Peri l'inganno estremo

ch’etemo mi credea{45},


говорил своему сердцу об l'inftnita vanita del tutto{46}, знал о тесном родстве между любовью и смертью и о том, что в тот самый миг, когда «в сердце твоем рождается глубокое любовное чувство, вместе с этим чувством в груди, истомленный и обессиленный, ты чувствуешь желание умереть». Причиной смерти большинства из тех, кто наложил на себя руки, было не что иное, как любовь, раскрывшая им свои объятия, предельная жажда жизни, жажда еще большей жизни, жажда продлить и увековечить свою жизнь, когда однажды им пришлось убедиться в том, что это их страстное желание жить тщетно.

Проблема сия трагична, и всегда, чем сильнее нам хочется от нее уклониться, тем неумолимее встает она перед нами. Невозмутимый - невозмутимый? - Платон двадцать четыре столетия тому назад в своем диалоге о бессмертии души, доказательство которого ускользало у него из рук, произнес эти полные глубокого смысла слова о сомнительности нашей мечты о бессмертии и о решимости утверждать то, что может оказаться тщетным: «Такая решимость прекрасна! ", καλόζ γάρ δ χίνδυνοζ{47}, прекрасна судьба, зовущая нас гнаться за тем, благодаря чему душа наша никогда не умрет{48}. В этой мысли - зародыш знаменитого аргумента пари Паскаля.
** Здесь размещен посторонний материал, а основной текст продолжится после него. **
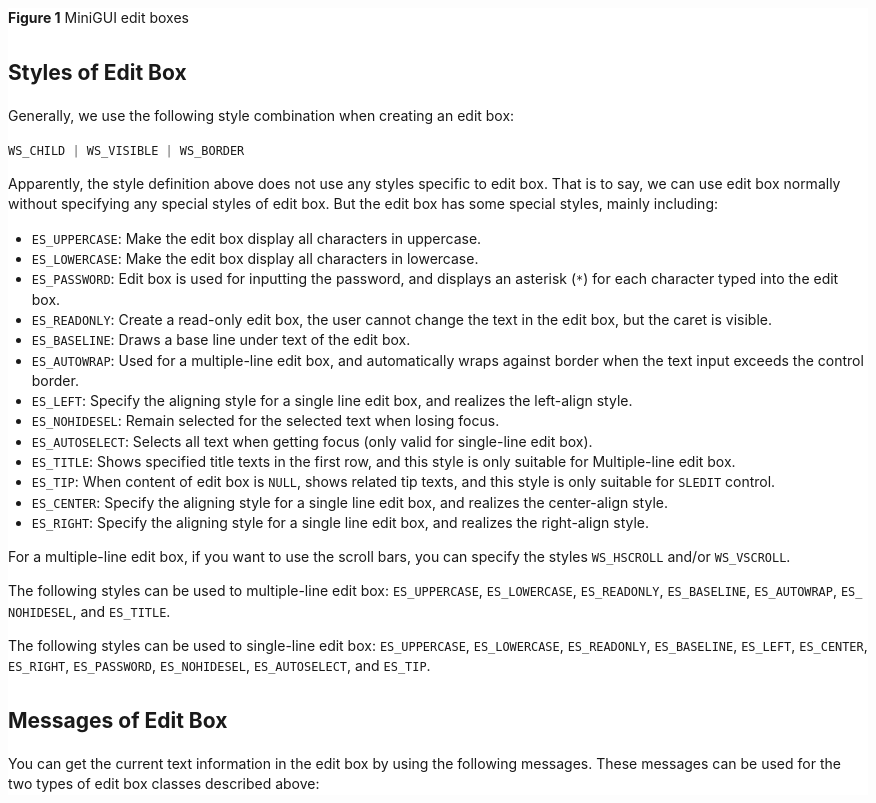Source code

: __Figure 1__ MiniGUI edit boxes

## Styles of Edit Box

Generally, we use the following style combination when creating an edit box:

```cpp
WS_CHILD | WS_VISIBLE | WS_BORDER
```

Apparently, the style definition above does not use any styles specific to edit
box. That is to say, we can use edit box normally without specifying any
special styles of edit box. But the edit box has some special styles, mainly
including:
- `ES_UPPERCASE`: Make the edit box display all characters in uppercase.
- `ES_LOWERCASE`: Make the edit box display all characters in lowercase.
- `ES_PASSWORD`: Edit box is used for inputting the password, and displays an
asterisk (`*`) for each character typed into the edit box.
- `ES_READONLY`: Create a read-only edit box, the user cannot change the text
in the edit box, but the caret is visible.
- `ES_BASELINE`: Draws a base line under text of the edit box.
- `ES_AUTOWRAP`: Used for a multiple-line edit box, and automatically wraps
against border when the text input exceeds the control border.
- `ES_LEFT`: Specify the aligning style for a single line edit box, and
realizes the left-align style.
- `ES_NOHIDESEL`: Remain selected for the selected text when losing focus.
- `ES_AUTOSELECT`: Selects all text when getting focus (only valid for
single-line edit box).
- `ES_TITLE`: Shows specified title texts in the first row, and this style is
only suitable for Multiple-line edit box.
- `ES_TIP`: When content of edit box is `NULL`, shows related tip texts, and
this style is only suitable for `SLEDIT` control.
- `ES_CENTER`: Specify the aligning style for a single line edit box, and
realizes the center-align style.
- `ES_RIGHT`: Specify the aligning style for a single line edit box, and
realizes the right-align style.

For a multiple-line edit box, if you want to use the scroll bars, you can
specify the styles `WS_HSCROLL` and/or `WS_VSCROLL`.

The following styles can be used to multiple-line edit box: `ES_UPPERCASE`,
`ES_LOWERCASE`, `ES_READONLY`, `ES_BASELINE`, `ES_AUTOWRAP`, `ES_NOHIDESEL`,
and `ES_TITLE`.

The following styles can be used to single-line edit box: `ES_UPPERCASE`,
`ES_LOWERCASE`, `ES_READONLY`, `ES_BASELINE`, `ES_LEFT`, `ES_CENTER`,
`ES_RIGHT`, `ES_PASSWORD`, `ES_NOHIDESEL`, `ES_AUTOSELECT`, and `ES_TIP`.

## Messages of Edit Box

You can get the current text information in the edit box by using the following
messages. These messages can be used for the two types of edit box classes
described above:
Наперекор этой решимости, желая упразднить ее, мне приводят доводы в доказательство абсурдности веры в бессмертие души; но эти доводы не убеждают меня, ибо они суть только лишь доводы и не более, чем доводы, и не ими питается сердце. Я не хочу умирать, нет, я не хочу умирать и не хочу хотеть этого; я хочу жить всегда, всегда, всегда, и жить, оставаясь самим собой, гем самым жалким я, которое и есть я сам и которое я чувствую существующим здесь и теперь, потому-то меня и мучает проблема долговечности моей души, моей собственной личной души.
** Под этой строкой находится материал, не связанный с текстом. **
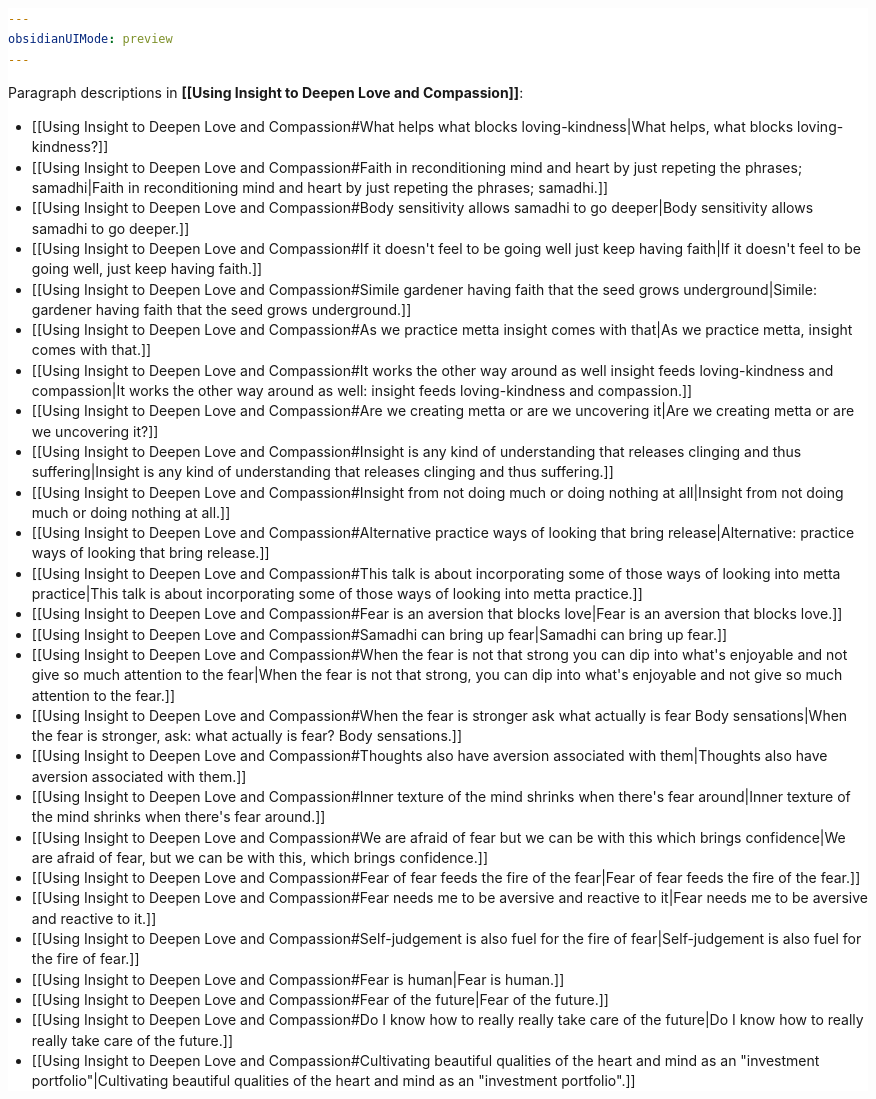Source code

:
 ```yaml
---
obsidianUIMode: preview
---
```

Paragraph descriptions in **[[Using Insight to Deepen Love and Compassion]]**:
- [[Using Insight to Deepen Love and Compassion#What helps what blocks loving-kindness|What helps, what blocks loving-kindness?]]
- [[Using Insight to Deepen Love and Compassion#Faith in reconditioning mind and heart by just repeting the phrases; samadhi|Faith in reconditioning mind and heart by just repeting the phrases; samadhi.]]
- [[Using Insight to Deepen Love and Compassion#Body sensitivity allows samadhi to go deeper|Body sensitivity allows samadhi to go deeper.]]
- [[Using Insight to Deepen Love and Compassion#If it doesn't feel to be going well just keep having faith|If it doesn't feel to be going well, just keep having faith.]]
- [[Using Insight to Deepen Love and Compassion#Simile gardener having faith that the seed grows underground|Simile: gardener having faith that the seed grows underground.]]
- [[Using Insight to Deepen Love and Compassion#As we practice metta insight comes with that|As we practice metta, insight comes with that.]]
- [[Using Insight to Deepen Love and Compassion#It works the other way around as well insight feeds loving-kindness and compassion|It works the other way around as well: insight feeds loving-kindness and compassion.]]
- [[Using Insight to Deepen Love and Compassion#Are we creating metta or are we uncovering it|Are we creating metta or are we uncovering it?]]
- [[Using Insight to Deepen Love and Compassion#Insight is any kind of understanding that releases clinging and thus suffering|Insight is any kind of understanding that releases clinging and thus suffering.]]
- [[Using Insight to Deepen Love and Compassion#Insight from not doing much or doing nothing at all|Insight from not doing much or doing nothing at all.]]
- [[Using Insight to Deepen Love and Compassion#Alternative practice ways of looking that bring release|Alternative: practice ways of looking that bring release.]]
- [[Using Insight to Deepen Love and Compassion#This talk is about incorporating some of those ways of looking into metta practice|This talk is about incorporating some of those ways of looking into metta practice.]]
- [[Using Insight to Deepen Love and Compassion#Fear is an aversion that blocks love|Fear is an aversion that blocks love.]]
- [[Using Insight to Deepen Love and Compassion#Samadhi can bring up fear|Samadhi can bring up fear.]]
- [[Using Insight to Deepen Love and Compassion#When the fear is not that strong you can dip into what's enjoyable and not give so much attention to the fear|When the fear is not that strong, you can dip into what's enjoyable and not give so much attention to the fear.]]
- [[Using Insight to Deepen Love and Compassion#When the fear is stronger ask what actually is fear Body sensations|When the fear is stronger, ask: what actually is fear? Body sensations.]]
- [[Using Insight to Deepen Love and Compassion#Thoughts also have aversion associated with them|Thoughts also have aversion associated with them.]]
- [[Using Insight to Deepen Love and Compassion#Inner texture of the mind shrinks when there's fear around|Inner texture of the mind shrinks when there's fear around.]]
- [[Using Insight to Deepen Love and Compassion#We are afraid of fear but we can be with this which brings confidence|We are afraid of fear, but we can be with this, which brings confidence.]]
- [[Using Insight to Deepen Love and Compassion#Fear of fear feeds the fire of the fear|Fear of fear feeds the fire of the fear.]]
- [[Using Insight to Deepen Love and Compassion#Fear needs me to be aversive and reactive to it|Fear needs me to be aversive and reactive to it.]]
- [[Using Insight to Deepen Love and Compassion#Self-judgement is also fuel for the fire of fear|Self-judgement is also fuel for the fire of fear.]]
- [[Using Insight to Deepen Love and Compassion#Fear is human|Fear is human.]]
- [[Using Insight to Deepen Love and Compassion#Fear of the future|Fear of the future.]]
- [[Using Insight to Deepen Love and Compassion#Do I know how to really really take care of the future|Do I know how to really really take care of the future.]]
- [[Using Insight to Deepen Love and Compassion#Cultivating beautiful qualities of the heart and mind as an "investment portfolio"|Cultivating beautiful qualities of the heart and mind as an "investment portfolio".]]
Я есмь центр моей вселенной, центр вселенной, и в величайших муках кричу вместе с Мишелем{49}: «Мое я, у меня отнимают мое я!". «Какая польза человеку, если он приобретет весь мир, а душу свою потеряет?» (Матф. XVI, 26){50}. Эгоизм, скажете вы? Нет ничего более универсального, чем индивидуальное, и то, что принадлежит каждому, принадлежит всем. Каждый человек значит больше, чем все человечество вместе взятое, и нельзя жертвовать каждым ради всех, разве только если все жертвуют собою ради каждого. То, что вы зовете эгоизмом, есть закон психического тяготения, необходимый постулат. «Люби ближнего твоего, как самого себя»{51}, сказано нам, и при этом предполагается, что каждый из нас себя любит; ведь нам не сказано: «Люби самого себя! ". И тем не менее, любить себя мы не умеем.

Перестаньте настаивать на своем и подумайте над тем, что вам говорят. Жертвуй собой ради своих детей! И ты жертвуешь собой ради них, потому что они твои, потому что они продолжение тебя, и они тоже, в свою очередь, принесут себя в жертву своим детям, а эти последние - своим, и так без конца будет продолжаться это бесплодное жертвоприношение, из которого никто и никогда не извлечет пользы. Я прихожу в этот мир для того, чтобы осуществить свое я, так что же станется в конце концов со всеми нашими я? Живи ради Истины, Добра, Красоты! Мы еще убедимся в величайшей суетности и неискренности этой лицемерной позиции.

«Все это и есть ты», - говорят мне, вторя Упанишадам. А я им говорю: да, я есмь все, равно как и все есть я, и мне принадлежит все, вся тотальность вещей. И именно как своего ищу и люблю я ближнего, потому что он живет во мне, как часть моего сознания, потому что он такой же, как я, потому что он мой.